** Opening Input data block **

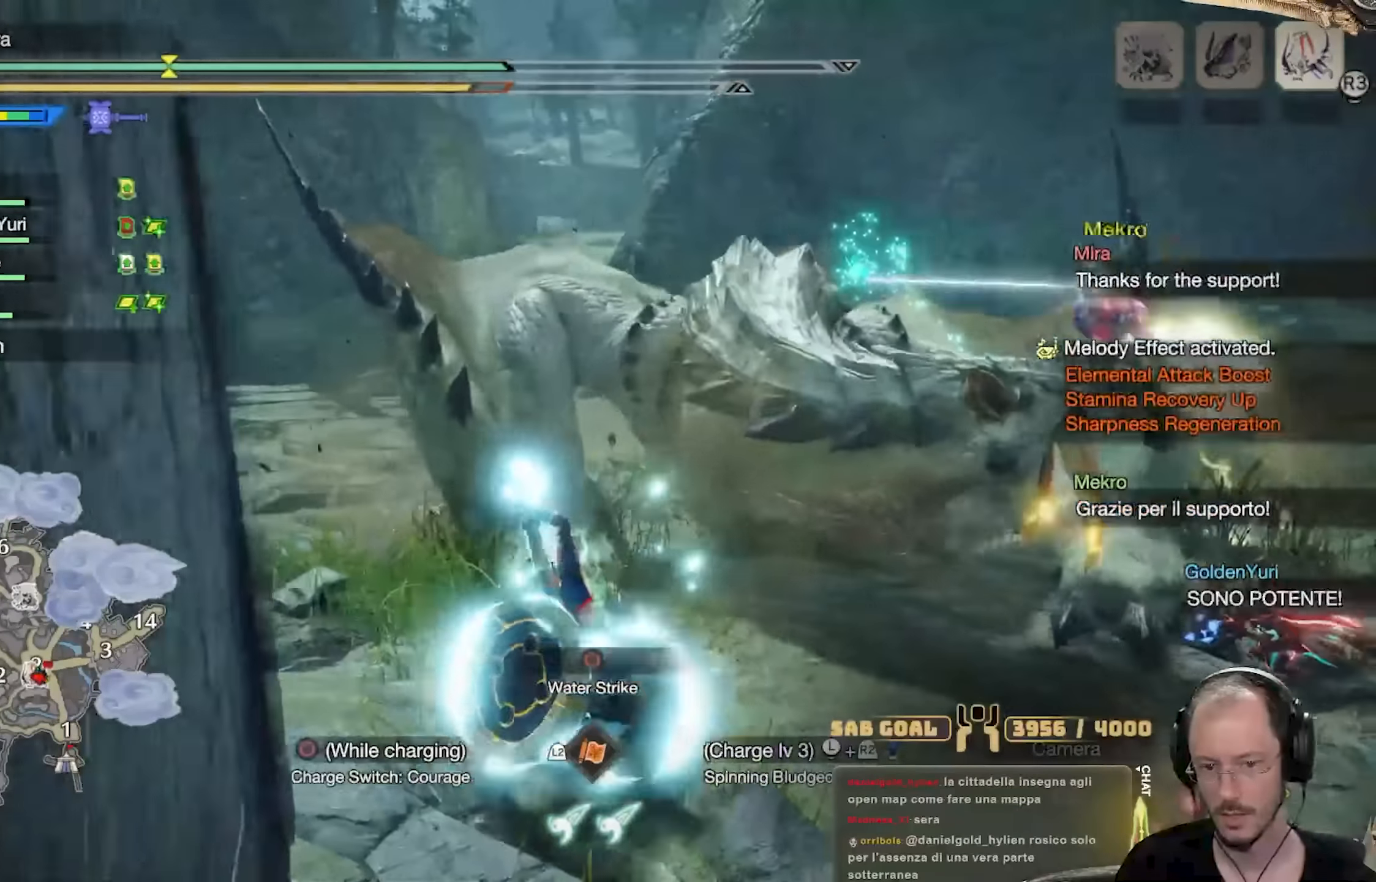
{"buttons": ["R2"], "left_stick": "up-right", "right_stick": "center", "events": []}
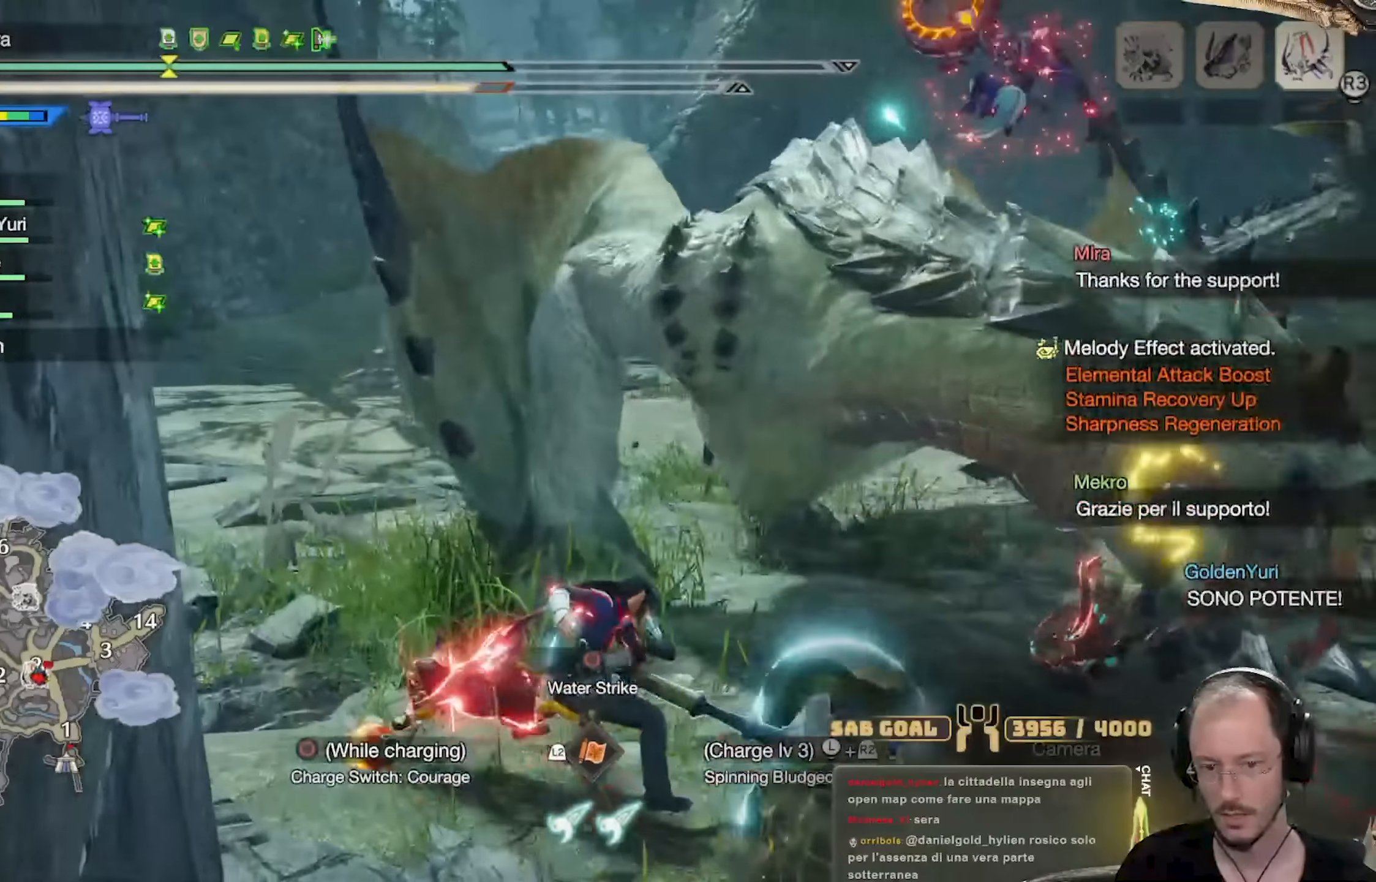
{"buttons": [], "left_stick": "center", "right_stick": "center", "events": [[484, "R2", "up"], [500, "left_stick", "center"]]}
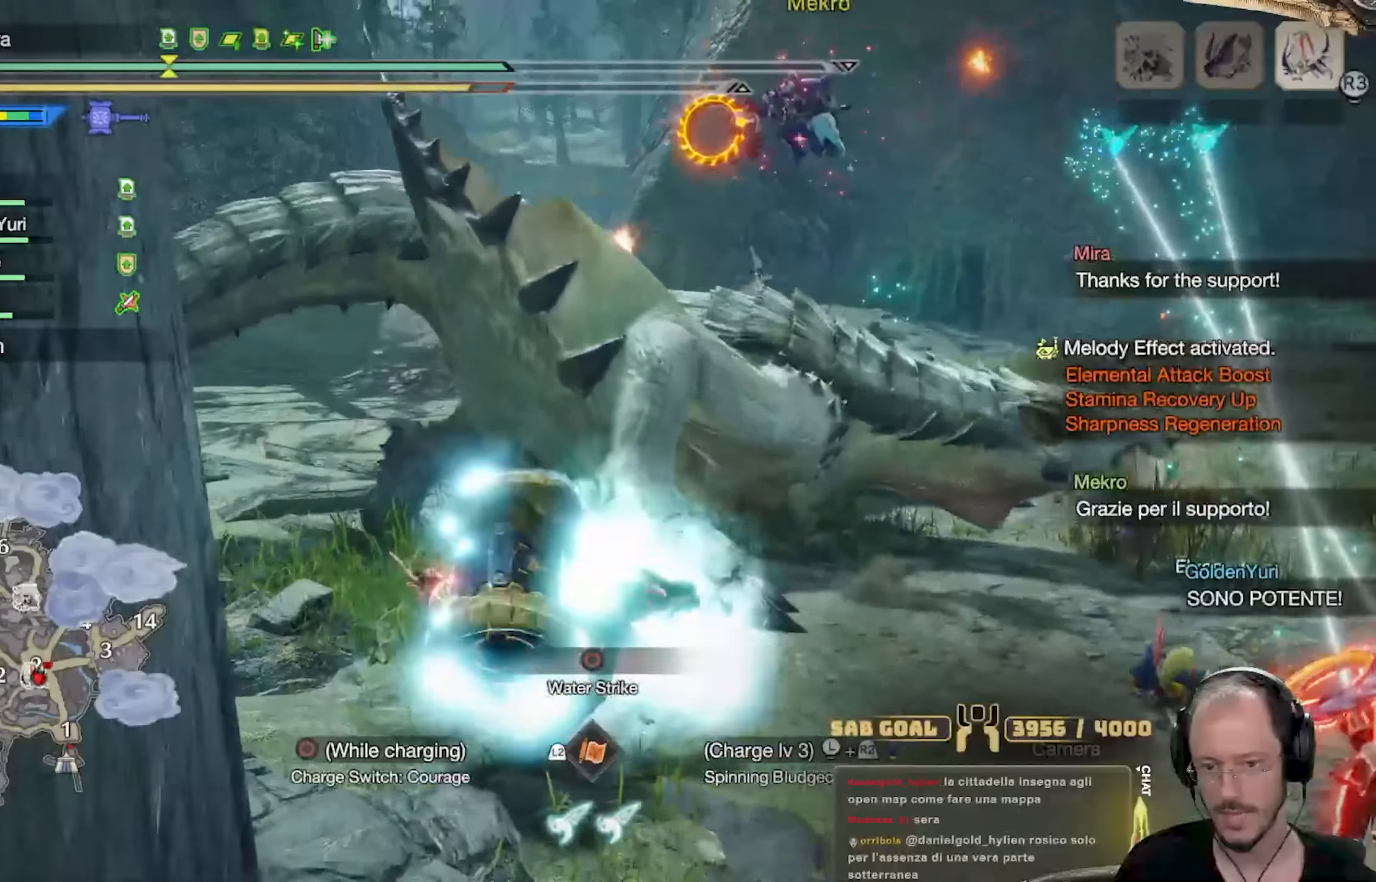
{"buttons": [], "left_stick": "center", "right_stick": "up-left", "events": [[334, "right_stick", "up-left"]]}
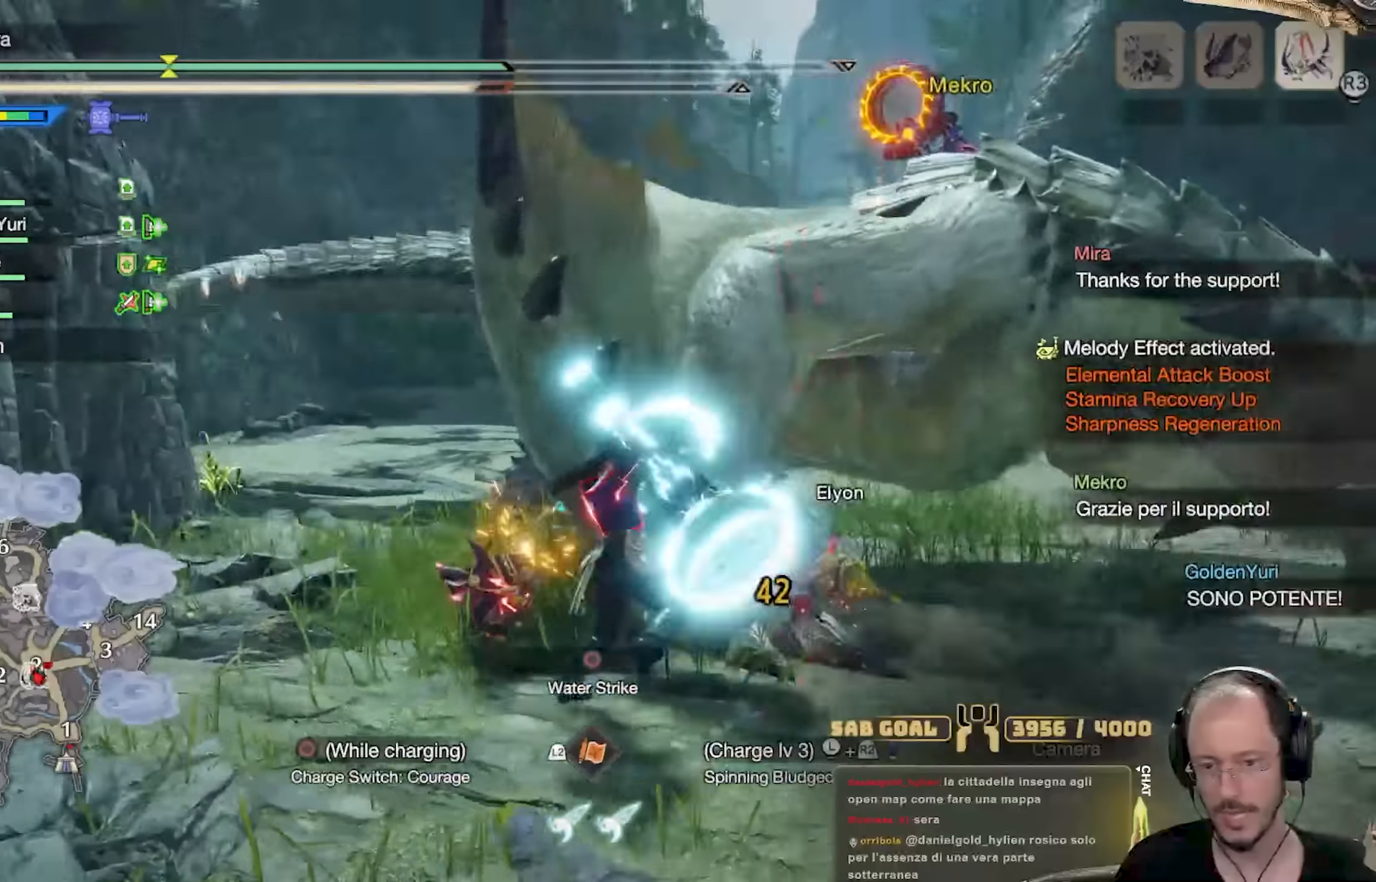
{"buttons": [], "left_stick": "up-right", "right_stick": "center", "events": [[16, "left_stick", "up-right"], [33, "right_stick", "center"]]}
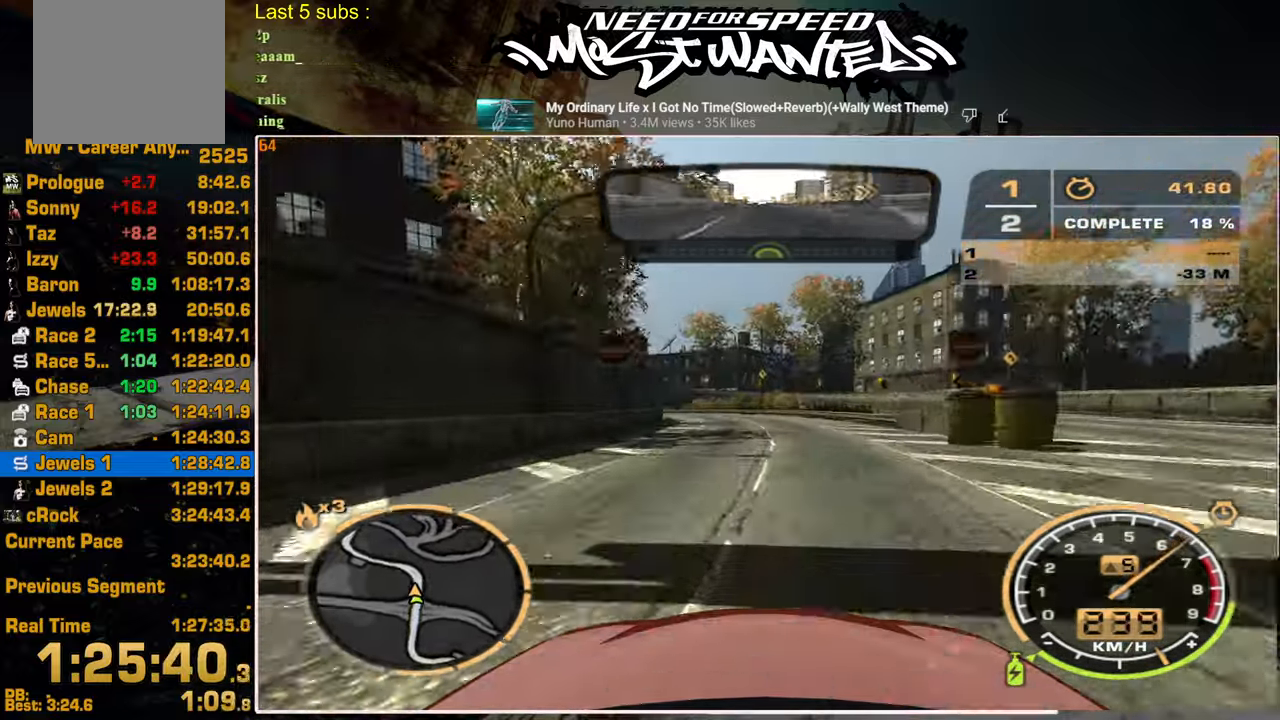
Gameplay with a controller (PlayStation layout); each line is a JSON object with the inputs held at the frame after it. "events" lists button and stick changes between this image and that frame as [ms after this image, input, new state], when the widget could be followed in between. Not read: CIRCLE.
{"buttons": ["R2"], "left_stick": "center", "right_stick": "center", "events": []}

** Closing Input data block **

### Exercise prompt
Print each record exactly as it stands, omitting the pictures.

### Task answer
{"buttons": ["R2"], "left_stick": "up-right", "right_stick": "center", "events": []}
{"buttons": [], "left_stick": "center", "right_stick": "center", "events": [[484, "R2", "up"], [500, "left_stick", "center"]]}
{"buttons": [], "left_stick": "center", "right_stick": "up-left", "events": [[334, "right_stick", "up-left"]]}
{"buttons": [], "left_stick": "up-right", "right_stick": "center", "events": [[16, "left_stick", "up-right"], [33, "right_stick", "center"]]}
Gameplay with a controller (PlayStation layout); each line is a JSON object with the inputs held at the frame after it. "events" lists button and stick changes between this image and that frame as [ms after this image, input, new state], when the widget could be followed in between. Not read: CIRCLE.
{"buttons": ["R2"], "left_stick": "center", "right_stick": "center", "events": []}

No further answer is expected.